At a practical everyday level, we don’t help people deal with a world of many and varied people with different attitudes and opinions—i.e., a free, open, and diverse society— by telling them they’re supposed to be outraged by this or that word or phrase or joke. You help people by teaching them not to let other people control their feelings. That’s how to deal with offensive speech in a free society.

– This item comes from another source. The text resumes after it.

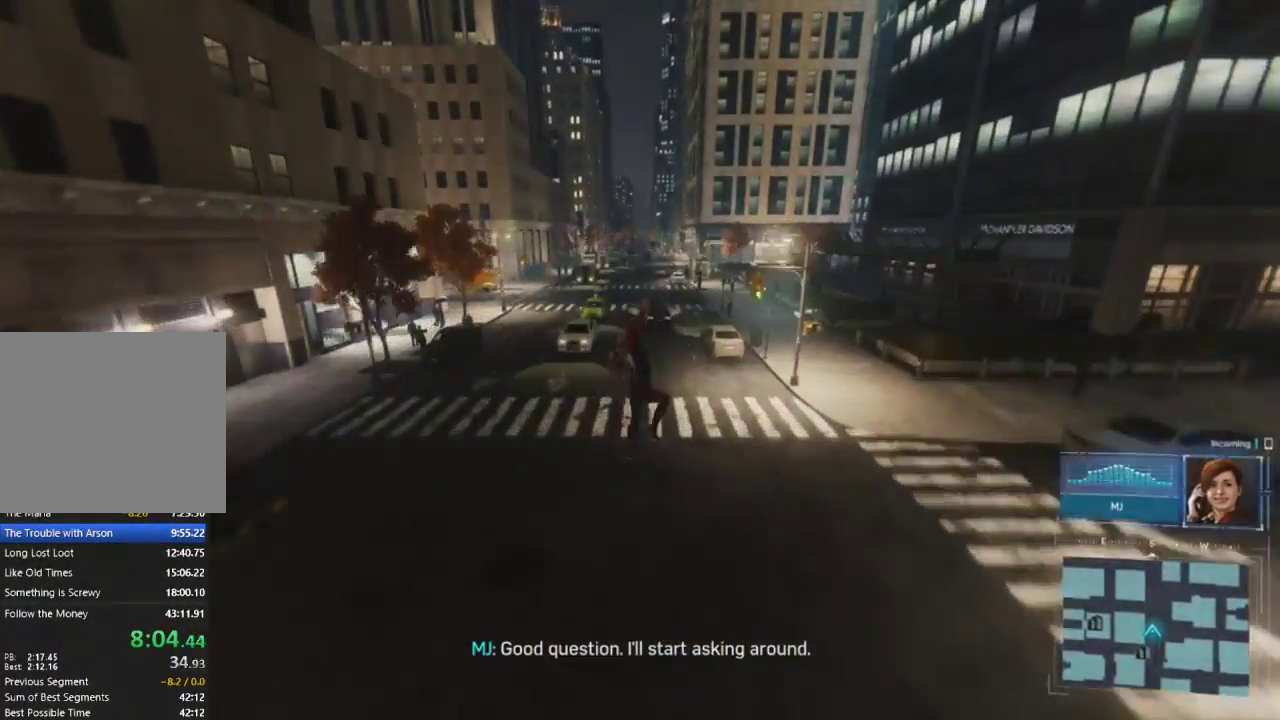
{"buttons": ["R2"], "left_stick": "up", "right_stick": "down-right", "events": [[83, "right_stick", "down-right"], [167, "R2", "down"]]}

Speech is not violence. I’m not saying words don’t have effects. If this were true, I wouldn’t be typing this right now. I’m saying that there are no words that deserve punishment or deprivation. Words do not harm you unless you let them. People have control over their own feelings. If they don’t, they should learn to. People don’t own me with their words unless they cause somebody to punish me for them. Because if I control my feelings, others don’t control me.

Indeed, it’s a lot easier to control my feelings than to control somebody else’s speech. Moreover, if I control my feelings, I will be happier. If people get to speak their minds, they will be freer. And I will get to speak my mind and be freer, too. because what I defend for others I defend for myself. And people won’t lose their jobs, their careers, be ostracized, etc.

Am I saying that we shouldn’t be civil to one another? Of course not. I have no problem with civility. I recommend it in my classes. But we should never require civility. We should never punish somebody for an opinion or a joke. We should never make people pay for speech. Of course, a lot of the attack on Barr was virtue signaling. I get it. People want to tout their antiracism bona fides by piling on. Everybody is took their turn angrily decrying Rosanne Barr.

They did the same thing to Paula Deen. In 2013, I wrote, “Paula Deen is a scapegoat. Scapegoats appear in our society with regularity because, as a nation, we prefer to ritualize and rationalize unjust social relations rather than actually deal with them. We load our racist demons—which continue to exist because we haven’t done the hard work of eliminating racism—onto a single person and send that person packing. Deen now carries the stigma of racist. We can feel good about racism because he have formed it into a person and we can tell ourselves that we are not that person. We do the same thing with class (remember Leona Helmsley?). It’s nothing more than a symbolic purging of collective guilt, and since the conditions that make us guilty are and never can be addressed, we will soon have to symbolically purge again. Who’s next?” Certainly Roseanne Barr.

In the social media age, online outrage is a substitution for civil rights activism. It’s how people feel like they’re making a difference. If they can get somebody fired, then they can pump their fist in the air and congratulate themselves. “Here’s where the racist lives. Give his boss a call and see what he thinks about this!”

I must add that, with Barr in particular, this was at least as much about hitting Trump by proxy than taking out Rosanne. Both Trump and Rosanne are populists. Progressives loath populism.

White Males are Not the Problem

After every shooting involving a white male, excepting of course Muslims, my newsfeed lights up with memes about how white males are the problem. It’s meant to push back against the perception that people only blame Muslims, who are a majority white in American, for mass shootings. In other words, it’s Islamic apologia.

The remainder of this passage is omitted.